▶ Data extracted from a collection:

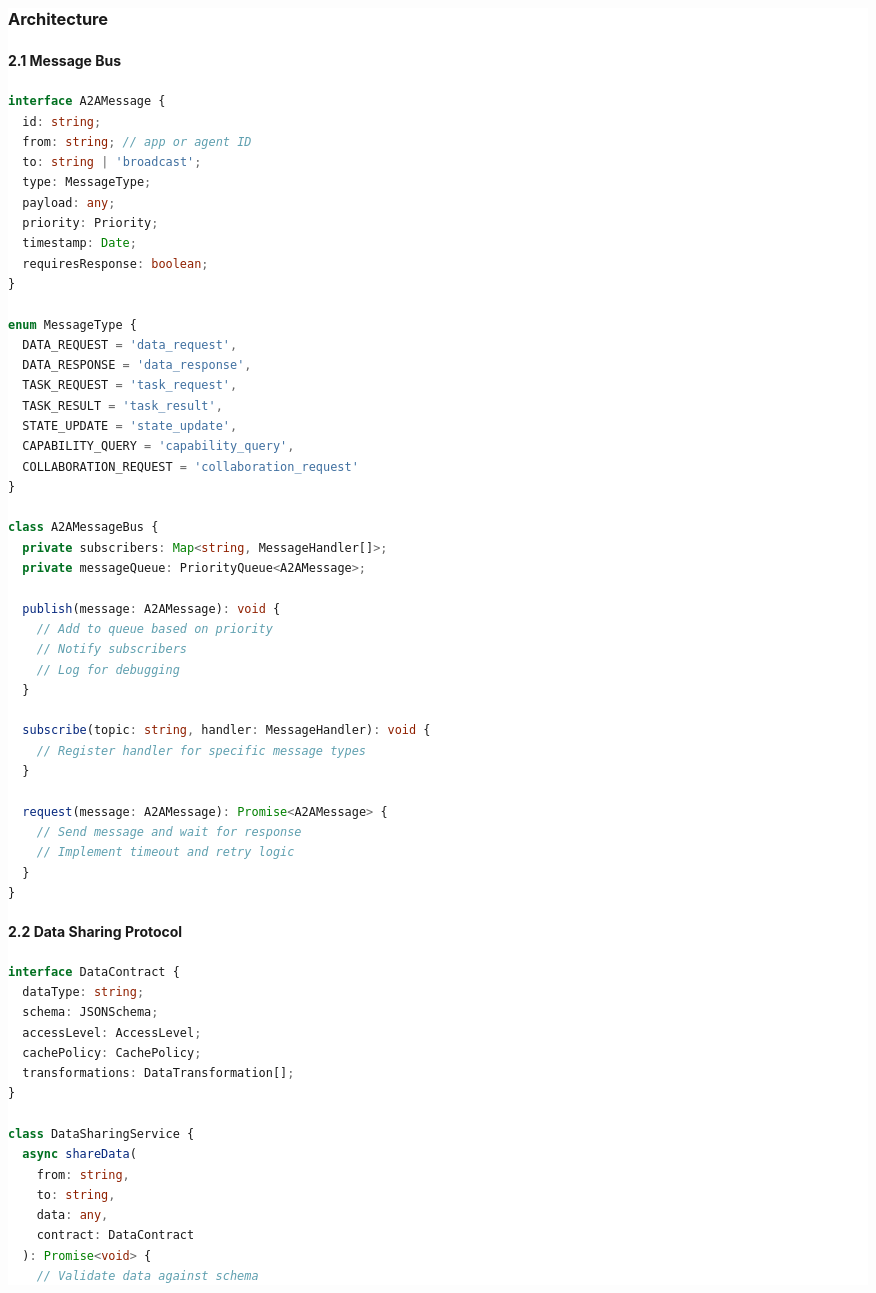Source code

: ### Architecture

#### 2.1 Message Bus
```typescript
interface A2AMessage {
  id: string;
  from: string; // app or agent ID
  to: string | 'broadcast';
  type: MessageType;
  payload: any;
  priority: Priority;
  timestamp: Date;
  requiresResponse: boolean;
}

enum MessageType {
  DATA_REQUEST = 'data_request',
  DATA_RESPONSE = 'data_response',
  TASK_REQUEST = 'task_request',
  TASK_RESULT = 'task_result',
  STATE_UPDATE = 'state_update',
  CAPABILITY_QUERY = 'capability_query',
  COLLABORATION_REQUEST = 'collaboration_request'
}

class A2AMessageBus {
  private subscribers: Map<string, MessageHandler[]>;
  private messageQueue: PriorityQueue<A2AMessage>;
  
  publish(message: A2AMessage): void {
    // Add to queue based on priority
    // Notify subscribers
    // Log for debugging
  }
  
  subscribe(topic: string, handler: MessageHandler): void {
    // Register handler for specific message types
  }
  
  request(message: A2AMessage): Promise<A2AMessage> {
    // Send message and wait for response
    // Implement timeout and retry logic
  }
}
```

#### 2.2 Data Sharing Protocol
```typescript
interface DataContract {
  dataType: string;
  schema: JSONSchema;
  accessLevel: AccessLevel;
  cachePolicy: CachePolicy;
  transformations: DataTransformation[];
}

class DataSharingService {
  async shareData(
    from: string,
    to: string,
    data: any,
    contract: DataContract
  ): Promise<void> {
    // Validate data against schema
```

▶ YOUR OBJECTIVE: Reproduce the data above without a single change, please, but without its pictures.

▶ TASK ANSWER:
Source code

: ### Architecture

#### 2.1 Message Bus
```typescript
interface A2AMessage {
  id: string;
  from: string; // app or agent ID
  to: string | 'broadcast';
  type: MessageType;
  payload: any;
  priority: Priority;
  timestamp: Date;
  requiresResponse: boolean;
}

enum MessageType {
  DATA_REQUEST = 'data_request',
  DATA_RESPONSE = 'data_response',
  TASK_REQUEST = 'task_request',
  TASK_RESULT = 'task_result',
  STATE_UPDATE = 'state_update',
  CAPABILITY_QUERY = 'capability_query',
  COLLABORATION_REQUEST = 'collaboration_request'
}

class A2AMessageBus {
  private subscribers: Map<string, MessageHandler[]>;
  private messageQueue: PriorityQueue<A2AMessage>;
  
  publish(message: A2AMessage): void {
    // Add to queue based on priority
    // Notify subscribers
    // Log for debugging
  }
  
  subscribe(topic: string, handler: MessageHandler): void {
    // Register handler for specific message types
  }
  
  request(message: A2AMessage): Promise<A2AMessage> {
    // Send message and wait for response
    // Implement timeout and retry logic
  }
}
```

#### 2.2 Data Sharing Protocol
```typescript
interface DataContract {
  dataType: string;
  schema: JSONSchema;
  accessLevel: AccessLevel;
  cachePolicy: CachePolicy;
  transformations: DataTransformation[];
}

class DataSharingService {
  async shareData(
    from: string,
    to: string,
    data: any,
    contract: DataContract
  ): Promise<void> {
    // Validate data against schema
```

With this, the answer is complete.